Gopi intends to give the chain to a dealer named Freddy but finds out that Freddy has been caught by the police. The senior officer reveals that Veena had pleaded to save Gopi's life and had returned the stolen chain to avoid legal trouble. Gopi had sacrificed for Veena without revealing it. Veena realises Gopi's sincerity and calls off her wedding with Felix. She accepts Gopi's proposal, and the story ends with the couple starting a new chapter of their life together.

== Production ==
Jyothika was initially cast as Veena, but due to scheduling conflicts she was replaced by Bhavna Pani. A major part of the film was set and filmed at Howard Johnson's The Monarch Hotel in Ooty.

== Soundtrack ==

The songs were composed by the duo Berny-Ignatius and the film score was composed by S.P. Venkatesh. Lyrics were written by Rajeev Alunkal, B. R. Prasad and Nadirsha. "Oru Kathilola Njan Kandilla", "Mazhathullikal Pozhinjeedumi", "I Love you December" were successful upon release.
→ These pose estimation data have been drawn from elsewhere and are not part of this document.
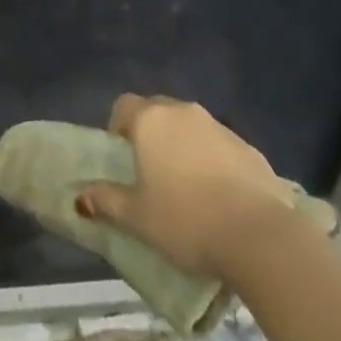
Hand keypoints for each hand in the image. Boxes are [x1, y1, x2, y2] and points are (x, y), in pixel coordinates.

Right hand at [77, 94, 299, 282]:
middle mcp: (183, 112)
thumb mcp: (137, 218)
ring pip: (190, 127)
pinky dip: (213, 161)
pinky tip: (219, 197)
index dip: (118, 127)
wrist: (259, 235)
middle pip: (158, 111)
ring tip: (187, 188)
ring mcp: (219, 126)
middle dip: (150, 134)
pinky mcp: (249, 147)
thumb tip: (81, 196)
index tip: (122, 157)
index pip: (124, 105)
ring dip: (183, 147)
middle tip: (150, 173)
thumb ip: (107, 200)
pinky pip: (219, 146)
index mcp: (151, 121)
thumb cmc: (186, 220)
| No. | Title | Singer(s) | Length |
|---|---|---|---|
| 1. | "Oru Kathilola (Raga:Shyam Kalyan)" | M. G. Sreekumar, Sujatha Mohan | 5:49 |
| 2. | "Illathe Kalyanathinu" | M. G. Sreekumar, Sujatha Mohan | 4:39 |
| 3. | "I Love You December" | Jyotsna Radhakrishnan, M. G. Sreekumar, Sayanora Philip | 4:41 |
| 4. | "Mazhathullikal" | M. G. Sreekumar | 4:41 |
| 5. | "Makkasai Makkasai" | M. G. Sreekumar, Nadirsha |  |
| 6. | "Illathe Kalyanathinu (Female)" | Sujatha Mohan | 4:39 |
| 7. | "Mazhathullikal (F)" | K. S. Chitra | 5:49 |

== Release==
Vettam was released on 20 August 2004 on the occasion of Onam. A month earlier, the Additional District Court in Ernakulam had issued a stay on the film's release following a petition from the owner of Shenoys Cinemax, who claimed the producers owed him ₹60 lakh. The producers also faced other financial difficulties. Dhanya theatre in Thiruvananthapuram had advanced ₹50 lakh to Suresh Kumar (who produced the film under his wife's and daughters' names) on condition that the film would be screened at their theatres in Kollam and Changanassery, which the distributor Swargachitra Appachan opposed. Remuneration for actor Dileep and the film's technicians remained unsettled, with Kumar reportedly facing liabilities of over ₹2 crore.

===Box office===
Vettam was released alongside Kazhcha, Natturajavu, and Sathyam. The film underperformed at the box office. Made on a budget of ₹2.25 crore, the film collected a distributor's share of ₹92 lakh in 35 days, according to Sify. On 24 September 2004, the film was discontinued from theatres for a day following a court order and resumed from the following day.

===Critical reception===
Critic from Deccan Herald found the storyline similar to French Kiss (1995) and described it as "an entertainer with a wafer-thin story" and added that "the first half of the film is fast-paced and entertaining, but loses its charm in the later stages". But praised the comedic performance of Dileep.